“How lovely when we see the police! They are my friends.”

So said an elderly lady attending a police-community meeting in the Bronx several years ago. Her voice is representative of the thousands of senior citizens, middle-aged workers, and small-business owners who fervently support the New York Police Department. These vulnerable New Yorkers want more police presence, not less; they view officers as their only protection against predation. What will the activists seeking to defund the NYPD tell these law-abiding residents—that they are now on their own?

The people who live in high-crime neighborhoods understand more about policing than the anti-cop agitators. Since the early 1990s, when the homicide toll in New York City topped 2,000 per year, tens of thousands of lives have been saved, thanks to the NYPD’s highly responsive, data-driven policing. That policing model, known as Compstat, holds precinct commanders ruthlessly accountable for crime in their jurisdiction; it has driven homicide down 86 percent from 1990, to only 319 in 2019. Most of the lives saved by suppressing crime since then have been black and Hispanic.

At the same time that the department has lowered crime to levels that would have been viewed as unimaginable three decades ago, it has radically cut its use of lethal force; the NYPD has among the lowest per-capita rates of officer shootings among big-city departments nationwide. In 2018, the most recent year for which full data are available, NYPD recorded the lowest number of shooting incidents since records were first kept in 1971—35—and the lowest number of subjects shot and killed: five. Four of those suspects were threatening officers with guns or knives; the fifth, reported as being armed by bystanders, pointed what appeared to be a gun at the responding cops.

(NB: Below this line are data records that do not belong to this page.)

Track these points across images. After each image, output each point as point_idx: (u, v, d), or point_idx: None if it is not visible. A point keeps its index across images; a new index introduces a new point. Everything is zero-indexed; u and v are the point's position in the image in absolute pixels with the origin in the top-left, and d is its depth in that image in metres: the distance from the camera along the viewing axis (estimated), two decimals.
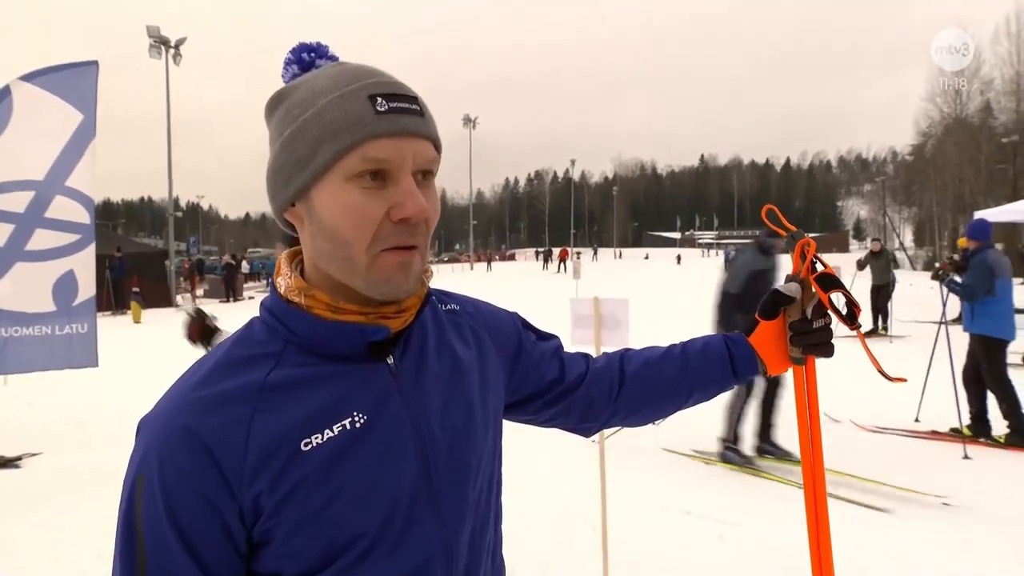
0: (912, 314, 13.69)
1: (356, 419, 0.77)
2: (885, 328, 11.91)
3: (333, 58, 0.86)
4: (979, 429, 5.58)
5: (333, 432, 0.75)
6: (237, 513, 0.72)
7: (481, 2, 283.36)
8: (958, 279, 5.83)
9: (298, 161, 0.76)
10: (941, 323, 6.08)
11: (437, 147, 0.80)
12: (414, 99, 0.78)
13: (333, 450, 0.75)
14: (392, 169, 0.75)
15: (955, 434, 5.57)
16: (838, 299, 1.04)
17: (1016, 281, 7.38)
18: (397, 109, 0.75)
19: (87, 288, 5.01)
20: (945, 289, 5.87)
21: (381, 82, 0.77)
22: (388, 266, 0.76)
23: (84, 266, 4.94)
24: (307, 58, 0.84)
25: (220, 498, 0.71)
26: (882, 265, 12.11)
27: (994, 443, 5.50)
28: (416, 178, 0.77)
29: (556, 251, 48.35)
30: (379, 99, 0.75)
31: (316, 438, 0.75)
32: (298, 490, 0.73)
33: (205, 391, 0.75)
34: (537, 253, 59.88)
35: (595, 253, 69.46)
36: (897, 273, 12.31)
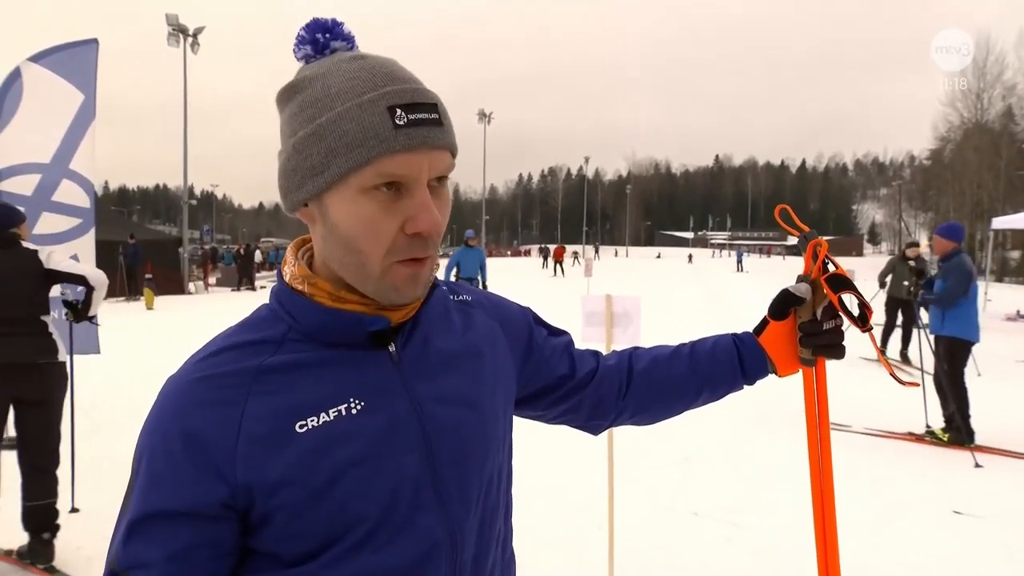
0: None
1: (353, 405, 0.77)
2: (906, 357, 9.24)
3: (348, 38, 0.82)
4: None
5: (329, 416, 0.76)
6: (228, 494, 0.73)
7: None
8: (930, 289, 5.85)
9: (312, 168, 0.75)
10: (917, 328, 6.08)
11: (453, 153, 0.79)
12: (434, 106, 0.75)
13: (328, 434, 0.75)
14: (408, 183, 0.74)
15: (931, 437, 5.68)
16: (850, 301, 1.03)
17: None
18: (416, 121, 0.73)
19: None
20: (919, 306, 5.91)
21: (402, 90, 0.74)
22: (400, 277, 0.77)
23: (86, 251, 4.82)
24: (321, 39, 0.81)
25: (210, 477, 0.72)
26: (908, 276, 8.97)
27: (937, 441, 5.62)
28: (430, 184, 0.76)
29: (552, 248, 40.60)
30: (399, 111, 0.72)
31: (312, 420, 0.75)
32: (293, 472, 0.73)
33: (204, 373, 0.77)
34: (541, 250, 52.08)
35: (596, 252, 66.71)
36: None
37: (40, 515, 3.47)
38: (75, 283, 3.62)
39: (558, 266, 34.54)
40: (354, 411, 0.77)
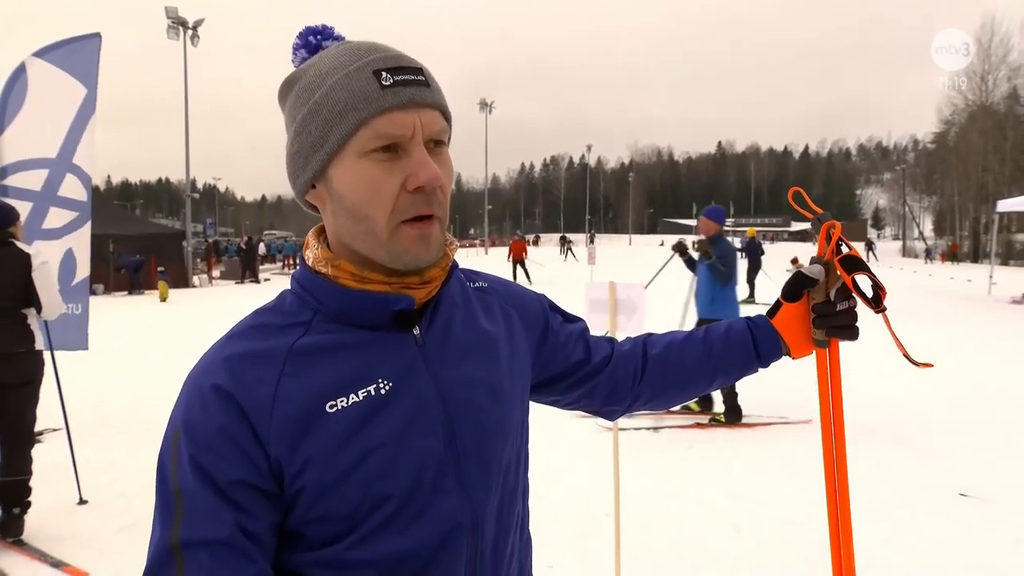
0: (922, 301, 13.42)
1: (381, 386, 0.79)
2: None
3: (339, 38, 0.87)
4: (704, 405, 5.87)
5: (358, 397, 0.77)
6: (267, 466, 0.74)
7: None
8: (692, 269, 5.94)
9: (313, 144, 0.78)
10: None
11: (446, 116, 0.82)
12: (419, 70, 0.80)
13: (358, 414, 0.77)
14: (403, 141, 0.77)
15: (715, 422, 5.74)
16: (863, 282, 1.03)
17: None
18: (402, 81, 0.77)
19: (83, 268, 4.93)
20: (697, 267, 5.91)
21: (385, 56, 0.79)
22: (408, 239, 0.78)
23: (81, 245, 4.88)
24: (314, 41, 0.86)
25: (251, 447, 0.73)
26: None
27: (718, 422, 5.70)
28: (428, 147, 0.79)
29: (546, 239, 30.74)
30: (384, 73, 0.77)
31: (341, 401, 0.77)
32: (323, 451, 0.75)
33: (235, 351, 0.78)
34: (534, 240, 45.19)
35: (592, 239, 64.60)
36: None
37: (14, 490, 3.72)
38: (35, 300, 3.76)
39: (518, 267, 21.84)
40: (383, 391, 0.79)
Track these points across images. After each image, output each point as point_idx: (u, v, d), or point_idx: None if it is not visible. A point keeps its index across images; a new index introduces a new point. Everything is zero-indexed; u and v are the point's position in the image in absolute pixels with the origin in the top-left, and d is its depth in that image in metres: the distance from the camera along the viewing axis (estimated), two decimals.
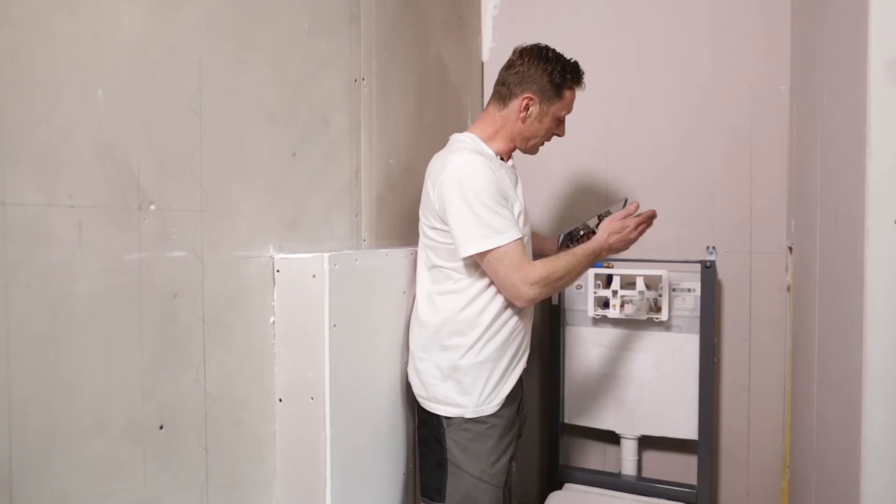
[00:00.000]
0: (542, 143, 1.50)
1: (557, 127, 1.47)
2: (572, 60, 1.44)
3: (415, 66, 1.69)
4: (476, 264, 1.33)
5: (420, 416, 1.44)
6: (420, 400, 1.42)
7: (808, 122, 1.46)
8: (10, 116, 0.75)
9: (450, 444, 1.37)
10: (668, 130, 1.95)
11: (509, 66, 1.43)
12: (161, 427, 0.95)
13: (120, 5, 0.88)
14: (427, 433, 1.42)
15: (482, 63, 2.17)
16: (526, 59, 1.40)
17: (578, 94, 2.07)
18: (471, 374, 1.35)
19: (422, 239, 1.42)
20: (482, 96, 2.17)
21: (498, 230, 1.26)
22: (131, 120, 0.89)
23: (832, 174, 1.16)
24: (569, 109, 1.46)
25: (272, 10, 1.16)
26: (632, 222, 1.41)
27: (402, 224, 1.61)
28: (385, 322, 1.38)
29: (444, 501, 1.38)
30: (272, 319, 1.18)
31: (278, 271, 1.17)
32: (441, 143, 1.87)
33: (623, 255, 1.98)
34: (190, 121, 0.99)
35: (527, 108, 1.40)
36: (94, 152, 0.84)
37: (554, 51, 1.43)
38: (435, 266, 1.38)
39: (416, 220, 1.69)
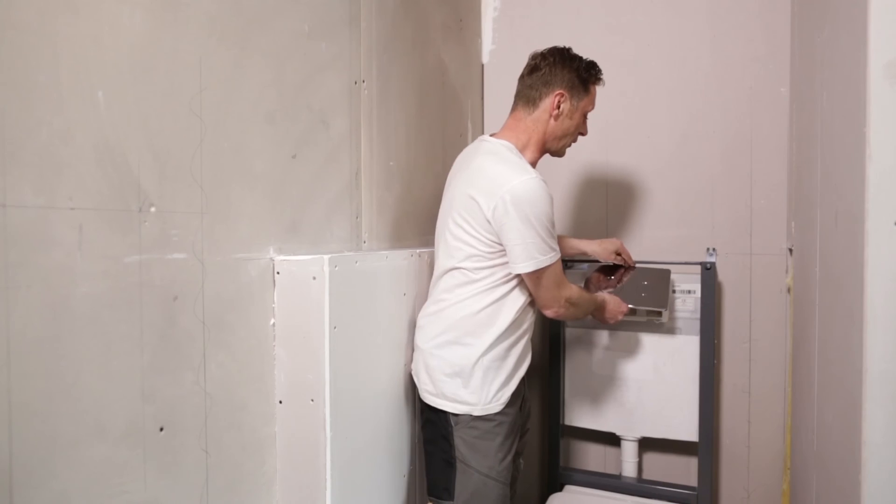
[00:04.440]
0: (570, 144, 1.54)
1: (583, 124, 1.53)
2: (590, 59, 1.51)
3: (415, 69, 1.69)
4: (503, 270, 1.37)
5: (426, 414, 1.44)
6: (428, 397, 1.42)
7: (807, 123, 1.46)
8: (11, 118, 0.75)
9: (458, 441, 1.38)
10: (668, 132, 1.95)
11: (533, 69, 1.47)
12: (161, 429, 0.95)
13: (120, 8, 0.88)
14: (434, 432, 1.42)
15: (482, 65, 2.17)
16: (550, 60, 1.46)
17: None
18: (480, 373, 1.37)
19: (448, 239, 1.41)
20: (482, 98, 2.17)
21: (551, 248, 1.35)
22: (132, 122, 0.89)
23: (832, 176, 1.16)
24: (593, 105, 1.52)
25: (272, 13, 1.16)
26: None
27: (402, 226, 1.62)
28: (385, 324, 1.38)
29: (452, 500, 1.38)
30: (272, 321, 1.18)
31: (278, 273, 1.17)
32: (441, 144, 1.87)
33: None
34: (190, 123, 0.99)
35: (559, 105, 1.44)
36: (95, 154, 0.85)
37: (573, 50, 1.49)
38: (458, 268, 1.39)
39: (416, 221, 1.69)
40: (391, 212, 1.56)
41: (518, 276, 1.38)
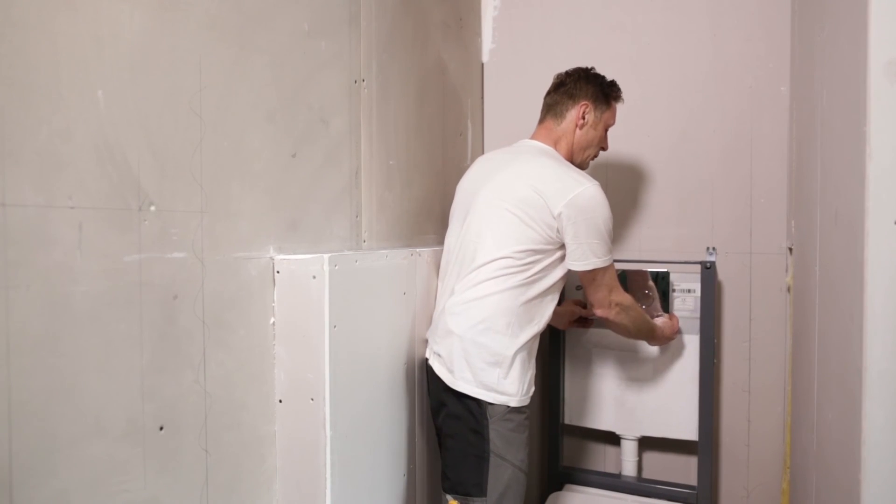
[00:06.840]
0: (593, 157, 1.63)
1: (605, 138, 1.62)
2: None
3: (415, 68, 1.69)
4: (553, 266, 1.44)
5: (449, 408, 1.42)
6: (463, 385, 1.39)
7: (807, 122, 1.46)
8: (11, 117, 0.75)
9: (493, 435, 1.37)
10: (667, 131, 1.95)
11: (559, 85, 1.59)
12: (161, 428, 0.95)
13: (120, 7, 0.88)
14: (459, 427, 1.41)
15: (482, 64, 2.17)
16: (574, 77, 1.58)
17: None
18: (519, 363, 1.40)
19: (500, 228, 1.42)
20: (482, 97, 2.17)
21: (607, 252, 1.45)
22: (131, 121, 0.89)
23: (832, 175, 1.16)
24: (615, 120, 1.62)
25: (272, 11, 1.16)
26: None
27: (402, 225, 1.62)
28: (385, 323, 1.38)
29: (485, 496, 1.37)
30: (272, 320, 1.18)
31: (278, 272, 1.17)
32: (441, 143, 1.87)
33: (623, 255, 2.00)
34: (190, 122, 0.99)
35: (583, 115, 1.55)
36: (95, 153, 0.85)
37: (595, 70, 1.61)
38: (509, 257, 1.40)
39: (416, 220, 1.69)
40: (391, 211, 1.56)
41: (557, 278, 1.45)
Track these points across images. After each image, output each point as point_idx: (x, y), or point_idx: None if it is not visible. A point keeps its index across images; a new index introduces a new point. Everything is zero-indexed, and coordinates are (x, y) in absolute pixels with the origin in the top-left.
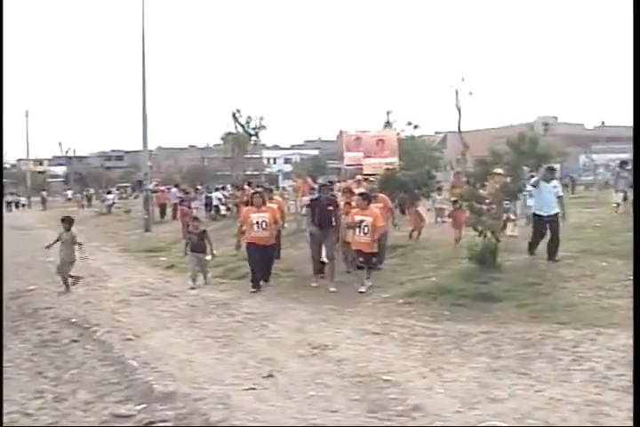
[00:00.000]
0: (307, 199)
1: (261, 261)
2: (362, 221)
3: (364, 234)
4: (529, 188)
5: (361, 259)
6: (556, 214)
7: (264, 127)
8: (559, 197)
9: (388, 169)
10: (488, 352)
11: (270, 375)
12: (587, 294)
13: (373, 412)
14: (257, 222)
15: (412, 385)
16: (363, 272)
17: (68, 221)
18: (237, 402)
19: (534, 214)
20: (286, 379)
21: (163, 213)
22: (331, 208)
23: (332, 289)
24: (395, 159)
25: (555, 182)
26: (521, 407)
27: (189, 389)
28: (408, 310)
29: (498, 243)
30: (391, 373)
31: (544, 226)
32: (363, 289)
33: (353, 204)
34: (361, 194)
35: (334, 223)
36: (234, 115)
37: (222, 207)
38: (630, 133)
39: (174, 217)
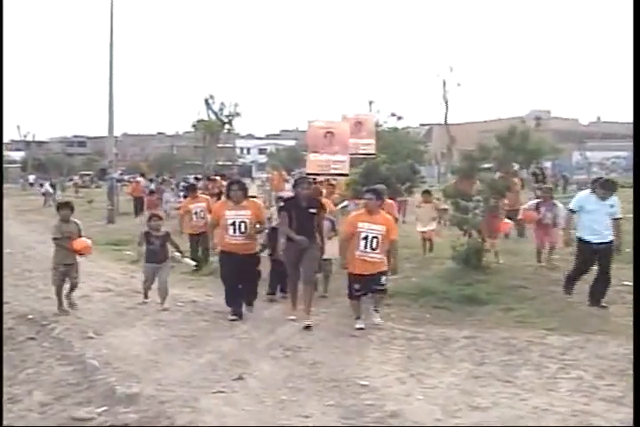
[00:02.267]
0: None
1: (239, 279)
2: (368, 232)
3: (372, 249)
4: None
5: (357, 286)
6: (610, 242)
7: (238, 115)
8: (615, 220)
9: (366, 155)
10: (471, 358)
11: (240, 378)
12: (576, 298)
13: (349, 418)
14: (233, 223)
15: (391, 391)
16: (358, 303)
17: (67, 208)
18: (205, 405)
19: (579, 240)
20: (257, 382)
21: (140, 210)
22: (313, 211)
23: (308, 323)
24: (372, 140)
25: (613, 200)
26: (504, 416)
27: (154, 391)
28: (387, 312)
29: (483, 243)
30: (368, 377)
31: (591, 256)
32: (361, 325)
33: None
34: (371, 190)
35: (318, 233)
36: (206, 101)
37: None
38: (626, 131)
39: (141, 209)
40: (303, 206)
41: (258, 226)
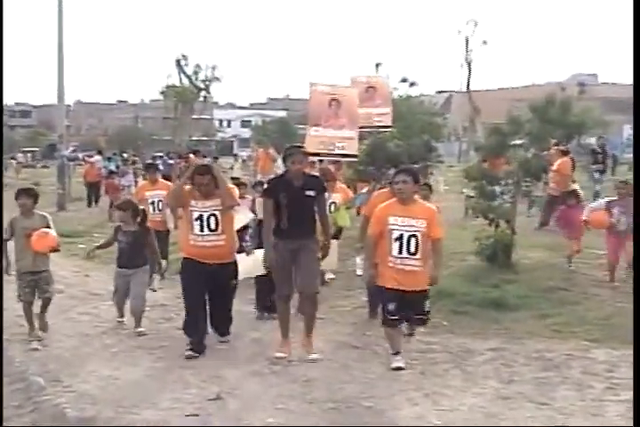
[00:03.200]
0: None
1: (208, 298)
2: (403, 230)
3: (410, 254)
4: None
5: (392, 306)
6: None
7: (217, 80)
8: None
9: (380, 128)
10: (497, 375)
11: (218, 398)
12: (625, 303)
13: None
14: (200, 218)
15: (400, 414)
16: (394, 332)
17: (28, 197)
18: None
19: None
20: (238, 402)
21: (95, 198)
22: (310, 193)
23: (313, 357)
24: (388, 110)
25: None
26: None
27: (113, 413)
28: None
29: (513, 236)
30: (373, 398)
31: None
32: (400, 364)
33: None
34: (404, 171)
35: (322, 225)
36: (178, 62)
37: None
38: None
39: (96, 199)
40: (296, 188)
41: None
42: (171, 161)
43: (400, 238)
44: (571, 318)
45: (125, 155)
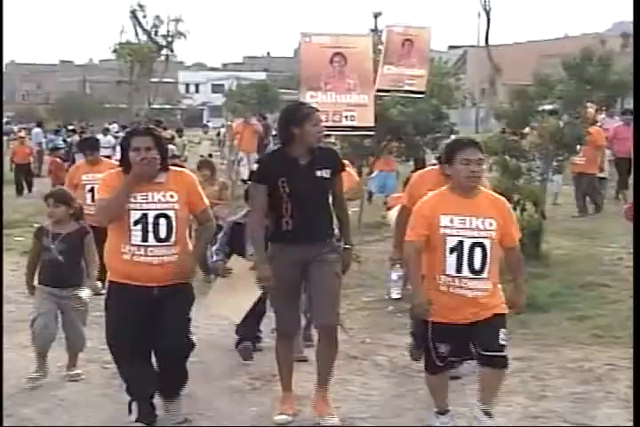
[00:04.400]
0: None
1: (151, 342)
2: (465, 236)
3: (473, 272)
4: None
5: (444, 348)
6: None
7: (182, 35)
8: None
9: (412, 93)
10: (527, 389)
11: (187, 421)
12: None
13: None
14: (143, 221)
15: None
16: (441, 381)
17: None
18: None
19: None
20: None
21: (27, 185)
22: (324, 175)
23: (333, 422)
24: (423, 71)
25: None
26: None
27: None
28: (402, 323)
29: (543, 221)
30: (375, 418)
31: None
32: (450, 424)
33: None
34: (469, 143)
35: (340, 221)
36: (133, 13)
37: None
38: None
39: (28, 184)
40: (302, 167)
41: (198, 227)
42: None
43: (458, 249)
44: (613, 320)
45: (72, 127)
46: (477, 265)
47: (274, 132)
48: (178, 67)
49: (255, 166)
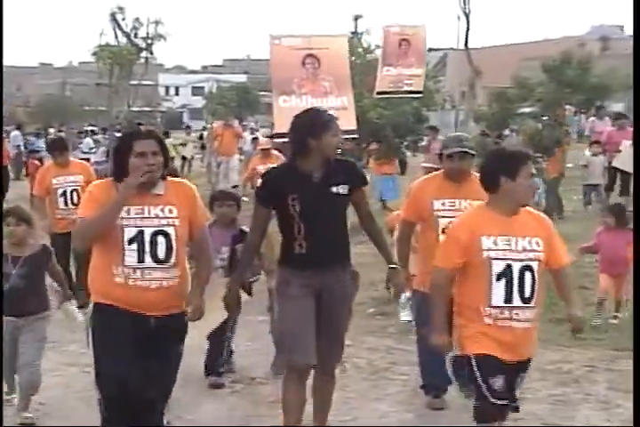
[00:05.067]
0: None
1: (144, 383)
2: (512, 258)
3: (524, 301)
4: None
5: (499, 383)
6: None
7: (162, 38)
8: None
9: (410, 93)
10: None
11: (168, 422)
12: None
13: None
14: (138, 238)
15: None
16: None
17: None
18: None
19: None
20: None
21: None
22: (341, 191)
23: None
24: (421, 71)
25: None
26: None
27: None
28: (382, 325)
29: None
30: (358, 420)
31: None
32: None
33: None
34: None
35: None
36: (113, 16)
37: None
38: None
39: (9, 180)
40: (316, 183)
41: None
42: (97, 136)
43: (506, 274)
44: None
45: (52, 130)
46: (528, 292)
47: (255, 136)
48: (158, 69)
49: (260, 182)
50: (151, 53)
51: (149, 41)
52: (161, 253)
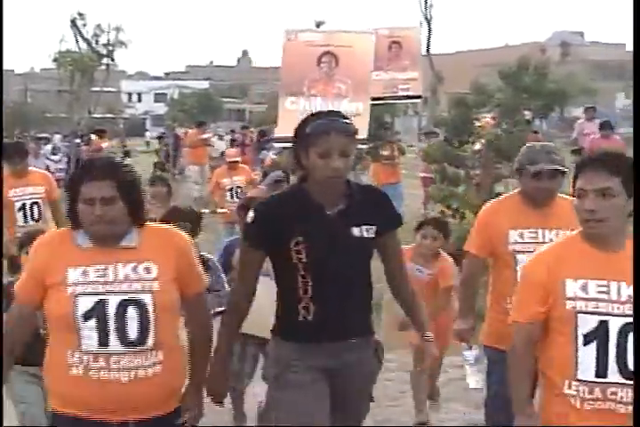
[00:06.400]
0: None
1: None
2: (609, 314)
3: (627, 376)
4: None
5: None
6: None
7: (123, 44)
8: None
9: (407, 98)
10: (466, 397)
11: None
12: None
13: None
14: (92, 313)
15: None
16: None
17: None
18: None
19: None
20: None
21: None
22: (364, 234)
23: None
24: (417, 74)
25: None
26: None
27: None
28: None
29: None
30: None
31: None
32: None
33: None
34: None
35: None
36: (73, 22)
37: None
38: None
39: None
40: (330, 218)
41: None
42: (61, 144)
43: (599, 334)
44: None
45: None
46: (630, 361)
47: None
48: (120, 76)
49: (250, 215)
50: (112, 60)
51: (110, 47)
52: (132, 332)
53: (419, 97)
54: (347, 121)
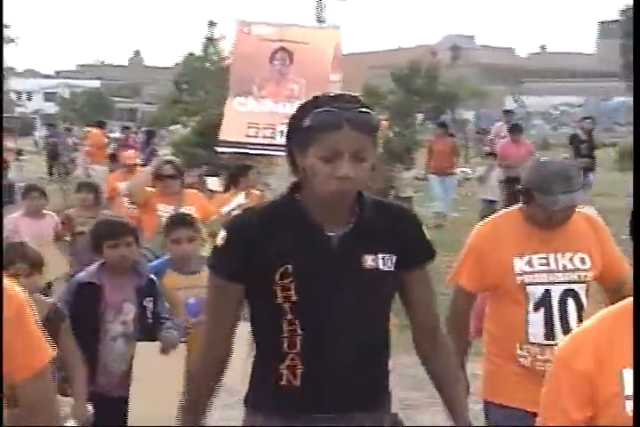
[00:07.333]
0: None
1: None
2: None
3: None
4: None
5: None
6: None
7: (12, 41)
8: None
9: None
10: None
11: None
12: None
13: None
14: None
15: None
16: None
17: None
18: None
19: None
20: None
21: None
22: (381, 266)
23: None
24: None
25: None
26: None
27: None
28: None
29: None
30: None
31: None
32: None
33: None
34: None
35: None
36: None
37: None
38: (582, 65)
39: None
40: (332, 243)
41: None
42: None
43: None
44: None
45: None
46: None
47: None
48: (9, 73)
49: (221, 235)
50: None
51: None
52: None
53: None
54: (364, 110)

New Yorkers who live in gang territory still fear lawlessness, however, and implore the police to bring order to the streets. At the 41st Precinct in the South Bronx a while back, residents complained repeatedly about large groups of youth hanging out on corners. “There’s too much fighting,” one woman said. “There was more than 100 kids the other day; they beat on a girl about 14 years old.” A middle-aged man asked: “Why are they hanging out in crowds on the corners? No one does anything about it. Can’t you arrest them for loitering?” These citizens know that violence can erupt out of street chaos. A 2015 Quinnipiac poll found that 61 percent of black voters in New York City wanted the police to “issue summonses or make arrests” in their neighborhood for quality-of-life offenses, more than white voters asked the same question. Back at the 41st Precinct, the president of a local mentoring program begged for a police watchtower in his neighborhood. Whenever he hears gunfire, he said, he runs toward the shooting, terrified that one of his three children has been struck. If the police go away, these law-abiding people will feel abandoned, and rightly so.

The claim that better-funded social services can deliver public safety is baseless. New York City tried that experiment for decades, and it was a resounding failure. No city spent more on welfare, yet crime continued to rise. Only Compstat policing reversed the chronic lawlessness of New York.

It is equally preposterous to say that social services are underfunded. The city spends a whopping $8.2 billion on social services, constituting more than 8 percent of the city’s budget, and that sum does not include all the social workers larded throughout the Department of Education. Government workers cannot substitute for the two-parent family in teaching children discipline and self-control. When parents are absent in their children’s lives, police are the second-best solution to crime—the only other one proven to work.

Fewer cops and depleted NYPD funding mean longer response times and less training. Cops who cannot get back-up quickly when confronting a violently resisting suspect are more likely to escalate their own use of force. Officers are desperate for more hands-on tactical and de-escalation training. What they don’t need is implicit-bias training, which is an insult to their intelligence and street knowledge.

Supervisors should constantly emphasize the need for courtesy and respect. But police officers daily confront a degree of social breakdown that would be unimaginable to most of us, and yet they continue to believe in the good people of their community. The city should not let those people down by caving to anti-cop hysteria.